If they had little faith, they had some doubt. You say that if you have any doubt whatsoever, you do not have faith. "Belief or faith is binary", you say. And yet Jesus does not refer to them as having no faith. He refers to them as having little faith. Clearly in the situations in which Jesus said "O ye of little faith", the people to whom he was referring did not have complete faith. And yet, Jack, you maintain that faith is binary, and so therefore they had no faith. Why then would they even be following Jesus if they had no faith, and why would Jesus refer to them as having "little faith" if he should have said "no faith"?
"Little faith" does not mean that their faith was not "deep," but just what it says: it is "little." It does not believe enough things. The disciples had a "small" faith about Jesus.

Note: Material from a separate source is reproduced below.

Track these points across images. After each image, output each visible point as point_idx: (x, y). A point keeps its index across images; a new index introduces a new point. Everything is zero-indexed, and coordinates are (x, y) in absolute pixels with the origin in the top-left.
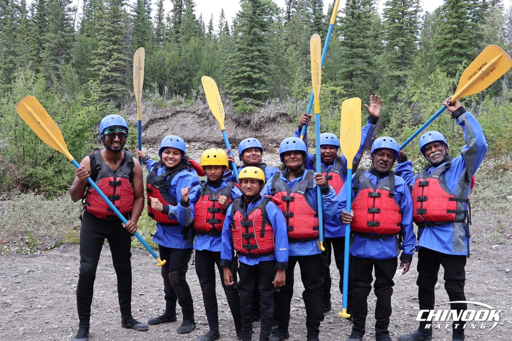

They believed a few things about Him. But they did not believe enough things about Him. They had not yet come to believe, for instance, that He was God in the flesh, that He was absolutely sovereign, and so on.
That's what growing in faith is about. It's not about believing more fervently. It's about believing more things that are true.
In short, the disciples had "total faith" about a few things. They had no faith about a great many more things. Even after the resurrection, that growing in faith and seeing more truth about Jesus continued. How many years to Peter live as a racist? How long did it take him to understand that God loved the Gentiles and was saving them just as much as He was the Jews? Quite a while! And yet, Peter came to believe that over time, too. And so it is with me and you.
None of that changes the fact that faith/belief is binary. You either believe or you do not. Doubt = unbelief.